### PROVIDED RECORDS
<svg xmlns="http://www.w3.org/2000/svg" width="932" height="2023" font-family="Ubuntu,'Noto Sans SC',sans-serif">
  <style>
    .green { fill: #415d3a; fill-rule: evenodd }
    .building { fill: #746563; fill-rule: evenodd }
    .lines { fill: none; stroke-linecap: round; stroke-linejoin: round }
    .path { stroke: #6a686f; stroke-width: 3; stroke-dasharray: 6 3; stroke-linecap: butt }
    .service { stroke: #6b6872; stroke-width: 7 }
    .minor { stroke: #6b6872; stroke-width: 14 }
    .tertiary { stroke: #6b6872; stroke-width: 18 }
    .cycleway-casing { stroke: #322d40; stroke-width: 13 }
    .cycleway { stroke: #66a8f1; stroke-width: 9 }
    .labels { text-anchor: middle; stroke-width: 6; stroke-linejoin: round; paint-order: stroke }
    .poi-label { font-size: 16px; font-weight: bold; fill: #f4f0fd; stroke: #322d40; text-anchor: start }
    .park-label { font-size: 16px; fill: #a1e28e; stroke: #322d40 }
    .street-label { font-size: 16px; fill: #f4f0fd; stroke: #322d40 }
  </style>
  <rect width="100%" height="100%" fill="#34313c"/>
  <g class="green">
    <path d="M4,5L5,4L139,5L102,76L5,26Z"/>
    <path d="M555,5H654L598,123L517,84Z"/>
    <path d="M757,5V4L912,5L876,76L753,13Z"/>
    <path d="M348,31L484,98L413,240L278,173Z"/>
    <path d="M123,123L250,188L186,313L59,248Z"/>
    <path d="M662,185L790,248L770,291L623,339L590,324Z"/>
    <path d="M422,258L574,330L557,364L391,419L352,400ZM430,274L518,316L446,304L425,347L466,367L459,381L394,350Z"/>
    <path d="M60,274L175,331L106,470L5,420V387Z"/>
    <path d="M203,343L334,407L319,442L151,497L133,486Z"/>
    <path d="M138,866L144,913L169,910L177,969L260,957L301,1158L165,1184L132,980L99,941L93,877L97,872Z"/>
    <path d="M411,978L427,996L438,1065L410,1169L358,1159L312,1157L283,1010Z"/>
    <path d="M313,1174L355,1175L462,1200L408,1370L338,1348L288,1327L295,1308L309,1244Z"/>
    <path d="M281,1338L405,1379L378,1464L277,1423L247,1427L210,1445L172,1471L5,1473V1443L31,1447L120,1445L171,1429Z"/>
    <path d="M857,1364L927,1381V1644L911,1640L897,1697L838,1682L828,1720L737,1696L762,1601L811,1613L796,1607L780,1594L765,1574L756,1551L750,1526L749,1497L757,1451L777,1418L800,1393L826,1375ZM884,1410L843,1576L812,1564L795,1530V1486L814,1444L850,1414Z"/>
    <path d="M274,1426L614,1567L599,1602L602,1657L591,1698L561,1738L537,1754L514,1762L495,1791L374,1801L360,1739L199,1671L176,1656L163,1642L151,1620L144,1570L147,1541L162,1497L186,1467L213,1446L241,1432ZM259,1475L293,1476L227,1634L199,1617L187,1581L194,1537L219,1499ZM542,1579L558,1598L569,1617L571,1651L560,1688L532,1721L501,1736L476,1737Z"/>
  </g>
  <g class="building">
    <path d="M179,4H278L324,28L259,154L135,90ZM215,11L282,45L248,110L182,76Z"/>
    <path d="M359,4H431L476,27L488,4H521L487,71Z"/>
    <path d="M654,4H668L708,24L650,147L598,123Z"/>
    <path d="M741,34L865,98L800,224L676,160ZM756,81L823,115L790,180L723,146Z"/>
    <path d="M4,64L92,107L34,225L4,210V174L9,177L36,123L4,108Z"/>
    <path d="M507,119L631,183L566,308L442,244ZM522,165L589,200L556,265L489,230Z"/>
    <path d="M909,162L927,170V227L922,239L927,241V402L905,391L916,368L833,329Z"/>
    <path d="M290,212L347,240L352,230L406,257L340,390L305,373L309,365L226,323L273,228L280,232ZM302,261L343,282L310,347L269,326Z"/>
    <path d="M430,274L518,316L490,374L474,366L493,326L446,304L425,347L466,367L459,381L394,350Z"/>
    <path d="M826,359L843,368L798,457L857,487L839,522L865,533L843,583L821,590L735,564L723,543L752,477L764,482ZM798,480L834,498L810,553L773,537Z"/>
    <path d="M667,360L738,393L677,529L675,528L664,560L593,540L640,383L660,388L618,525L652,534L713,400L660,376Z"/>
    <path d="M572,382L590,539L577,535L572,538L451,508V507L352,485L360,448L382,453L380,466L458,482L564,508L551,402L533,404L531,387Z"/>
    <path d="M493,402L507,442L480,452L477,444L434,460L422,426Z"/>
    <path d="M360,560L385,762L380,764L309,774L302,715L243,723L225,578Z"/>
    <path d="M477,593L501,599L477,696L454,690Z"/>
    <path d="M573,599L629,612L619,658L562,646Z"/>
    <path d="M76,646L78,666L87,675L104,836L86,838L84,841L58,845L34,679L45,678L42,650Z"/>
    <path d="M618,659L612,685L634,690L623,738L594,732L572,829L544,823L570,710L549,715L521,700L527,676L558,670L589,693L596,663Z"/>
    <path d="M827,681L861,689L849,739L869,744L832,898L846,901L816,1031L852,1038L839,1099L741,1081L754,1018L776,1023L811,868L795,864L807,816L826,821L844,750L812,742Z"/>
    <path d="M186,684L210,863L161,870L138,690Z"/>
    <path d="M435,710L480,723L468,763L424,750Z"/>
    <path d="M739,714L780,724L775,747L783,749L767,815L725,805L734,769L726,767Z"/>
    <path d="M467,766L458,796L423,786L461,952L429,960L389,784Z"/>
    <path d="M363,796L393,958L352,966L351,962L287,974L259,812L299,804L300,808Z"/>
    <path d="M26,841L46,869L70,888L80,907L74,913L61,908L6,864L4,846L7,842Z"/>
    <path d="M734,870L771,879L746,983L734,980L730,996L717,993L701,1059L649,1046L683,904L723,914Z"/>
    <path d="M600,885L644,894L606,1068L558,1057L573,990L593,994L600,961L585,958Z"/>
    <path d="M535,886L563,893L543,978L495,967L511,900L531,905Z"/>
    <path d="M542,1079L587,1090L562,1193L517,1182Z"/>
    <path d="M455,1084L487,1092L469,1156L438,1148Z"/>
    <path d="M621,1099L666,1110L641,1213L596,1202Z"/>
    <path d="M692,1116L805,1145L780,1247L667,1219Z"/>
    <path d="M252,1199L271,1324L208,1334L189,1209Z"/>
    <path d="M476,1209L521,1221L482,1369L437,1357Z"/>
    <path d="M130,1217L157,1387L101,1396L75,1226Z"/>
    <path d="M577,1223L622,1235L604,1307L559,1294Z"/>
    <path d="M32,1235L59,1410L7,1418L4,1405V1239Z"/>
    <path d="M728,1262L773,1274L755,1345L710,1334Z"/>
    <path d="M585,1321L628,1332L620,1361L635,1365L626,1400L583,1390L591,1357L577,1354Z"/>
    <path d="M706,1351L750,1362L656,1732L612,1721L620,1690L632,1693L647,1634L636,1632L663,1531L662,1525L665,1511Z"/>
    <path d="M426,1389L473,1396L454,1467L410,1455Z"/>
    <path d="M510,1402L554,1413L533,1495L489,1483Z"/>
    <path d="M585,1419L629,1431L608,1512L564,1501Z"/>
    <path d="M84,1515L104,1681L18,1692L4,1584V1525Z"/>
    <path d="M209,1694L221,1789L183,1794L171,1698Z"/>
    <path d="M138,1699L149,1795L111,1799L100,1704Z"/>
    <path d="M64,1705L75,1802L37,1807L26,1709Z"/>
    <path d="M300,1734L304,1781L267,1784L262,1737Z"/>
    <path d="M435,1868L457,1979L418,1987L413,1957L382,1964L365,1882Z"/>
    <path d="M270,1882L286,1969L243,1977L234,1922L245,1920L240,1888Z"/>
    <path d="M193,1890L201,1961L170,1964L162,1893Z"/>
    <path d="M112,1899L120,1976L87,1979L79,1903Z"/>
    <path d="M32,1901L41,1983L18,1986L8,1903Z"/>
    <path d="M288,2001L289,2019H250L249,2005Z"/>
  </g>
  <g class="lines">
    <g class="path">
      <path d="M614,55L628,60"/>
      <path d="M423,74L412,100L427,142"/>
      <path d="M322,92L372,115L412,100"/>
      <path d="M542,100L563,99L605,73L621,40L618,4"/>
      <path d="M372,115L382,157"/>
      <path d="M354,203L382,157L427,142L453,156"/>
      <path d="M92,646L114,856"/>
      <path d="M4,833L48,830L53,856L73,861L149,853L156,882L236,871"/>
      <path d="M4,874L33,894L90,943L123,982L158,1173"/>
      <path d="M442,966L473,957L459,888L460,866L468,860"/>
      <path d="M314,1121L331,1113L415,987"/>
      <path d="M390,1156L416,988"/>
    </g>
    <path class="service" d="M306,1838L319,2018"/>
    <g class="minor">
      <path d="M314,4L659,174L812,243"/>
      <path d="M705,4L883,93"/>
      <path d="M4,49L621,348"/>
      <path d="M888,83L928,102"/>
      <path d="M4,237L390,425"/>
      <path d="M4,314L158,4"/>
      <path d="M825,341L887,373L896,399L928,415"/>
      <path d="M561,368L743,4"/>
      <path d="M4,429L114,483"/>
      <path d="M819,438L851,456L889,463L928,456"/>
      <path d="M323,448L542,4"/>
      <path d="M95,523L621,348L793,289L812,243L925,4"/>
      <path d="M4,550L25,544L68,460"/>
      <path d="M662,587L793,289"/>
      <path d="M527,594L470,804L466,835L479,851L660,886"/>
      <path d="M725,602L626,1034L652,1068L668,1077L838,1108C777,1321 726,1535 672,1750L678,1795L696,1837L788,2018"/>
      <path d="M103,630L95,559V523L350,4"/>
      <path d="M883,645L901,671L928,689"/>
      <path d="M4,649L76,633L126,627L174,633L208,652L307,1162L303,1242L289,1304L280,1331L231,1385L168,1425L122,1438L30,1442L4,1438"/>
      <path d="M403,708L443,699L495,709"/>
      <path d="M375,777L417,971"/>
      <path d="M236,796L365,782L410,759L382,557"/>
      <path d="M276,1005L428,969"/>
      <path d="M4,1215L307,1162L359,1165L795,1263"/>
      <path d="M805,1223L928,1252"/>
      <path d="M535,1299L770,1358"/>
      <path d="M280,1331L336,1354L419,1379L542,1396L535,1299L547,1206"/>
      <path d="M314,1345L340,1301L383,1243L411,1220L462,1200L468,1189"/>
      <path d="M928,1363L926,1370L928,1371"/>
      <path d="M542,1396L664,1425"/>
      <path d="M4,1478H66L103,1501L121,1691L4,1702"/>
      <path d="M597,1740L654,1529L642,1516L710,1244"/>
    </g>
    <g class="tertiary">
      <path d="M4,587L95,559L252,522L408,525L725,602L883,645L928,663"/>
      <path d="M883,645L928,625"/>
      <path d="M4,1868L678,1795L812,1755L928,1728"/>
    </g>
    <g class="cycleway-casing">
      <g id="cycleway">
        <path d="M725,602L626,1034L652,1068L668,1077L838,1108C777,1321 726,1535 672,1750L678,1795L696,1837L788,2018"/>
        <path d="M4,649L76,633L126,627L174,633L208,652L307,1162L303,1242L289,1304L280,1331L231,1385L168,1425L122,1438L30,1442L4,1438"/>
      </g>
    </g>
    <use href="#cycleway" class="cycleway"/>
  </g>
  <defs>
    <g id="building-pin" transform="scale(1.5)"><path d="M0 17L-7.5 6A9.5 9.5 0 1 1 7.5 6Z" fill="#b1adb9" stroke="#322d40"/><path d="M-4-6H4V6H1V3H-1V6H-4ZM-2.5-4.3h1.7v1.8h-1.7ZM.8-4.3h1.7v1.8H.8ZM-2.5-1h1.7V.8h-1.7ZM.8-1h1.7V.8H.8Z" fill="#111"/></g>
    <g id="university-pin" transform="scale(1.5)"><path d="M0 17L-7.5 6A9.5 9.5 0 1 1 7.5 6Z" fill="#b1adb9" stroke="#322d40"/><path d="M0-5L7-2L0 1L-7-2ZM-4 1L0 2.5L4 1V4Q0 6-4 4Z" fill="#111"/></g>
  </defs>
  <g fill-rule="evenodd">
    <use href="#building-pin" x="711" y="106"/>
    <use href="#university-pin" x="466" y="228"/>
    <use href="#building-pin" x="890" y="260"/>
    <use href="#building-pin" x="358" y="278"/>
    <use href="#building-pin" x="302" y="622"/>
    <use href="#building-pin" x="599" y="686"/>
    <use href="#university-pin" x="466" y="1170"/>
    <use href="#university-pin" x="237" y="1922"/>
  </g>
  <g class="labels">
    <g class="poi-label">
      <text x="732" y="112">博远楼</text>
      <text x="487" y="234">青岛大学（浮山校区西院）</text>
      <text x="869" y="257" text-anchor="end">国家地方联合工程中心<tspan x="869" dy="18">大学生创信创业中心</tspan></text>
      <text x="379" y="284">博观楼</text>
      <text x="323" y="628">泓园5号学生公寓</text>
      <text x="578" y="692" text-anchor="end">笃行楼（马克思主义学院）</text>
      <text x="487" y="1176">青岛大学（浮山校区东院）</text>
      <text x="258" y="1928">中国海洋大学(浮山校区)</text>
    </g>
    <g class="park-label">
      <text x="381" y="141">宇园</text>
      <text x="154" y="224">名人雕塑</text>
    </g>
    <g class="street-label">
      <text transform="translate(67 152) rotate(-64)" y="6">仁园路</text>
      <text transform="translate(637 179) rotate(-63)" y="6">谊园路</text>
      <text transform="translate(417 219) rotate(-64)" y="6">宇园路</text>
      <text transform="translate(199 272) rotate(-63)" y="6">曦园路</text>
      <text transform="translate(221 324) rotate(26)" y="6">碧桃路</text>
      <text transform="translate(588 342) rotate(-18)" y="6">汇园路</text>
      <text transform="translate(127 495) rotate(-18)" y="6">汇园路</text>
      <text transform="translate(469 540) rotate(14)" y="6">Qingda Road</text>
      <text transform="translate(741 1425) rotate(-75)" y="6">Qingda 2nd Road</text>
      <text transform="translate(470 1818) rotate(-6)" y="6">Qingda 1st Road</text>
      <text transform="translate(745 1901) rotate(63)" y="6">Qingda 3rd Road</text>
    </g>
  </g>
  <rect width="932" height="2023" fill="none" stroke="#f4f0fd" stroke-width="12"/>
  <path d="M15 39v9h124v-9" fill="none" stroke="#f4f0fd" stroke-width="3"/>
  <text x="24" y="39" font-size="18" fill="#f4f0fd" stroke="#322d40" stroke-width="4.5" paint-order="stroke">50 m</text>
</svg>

### WHAT THE TASK ASKS
Filter the entries by the string "linecap" and copy each matching line.

### RESPONSE TO THE EXERCISE
    .lines { fill: none; stroke-linecap: round; stroke-linejoin: round }
    .path { stroke: #6a686f; stroke-width: 3; stroke-dasharray: 6 3; stroke-linecap: butt }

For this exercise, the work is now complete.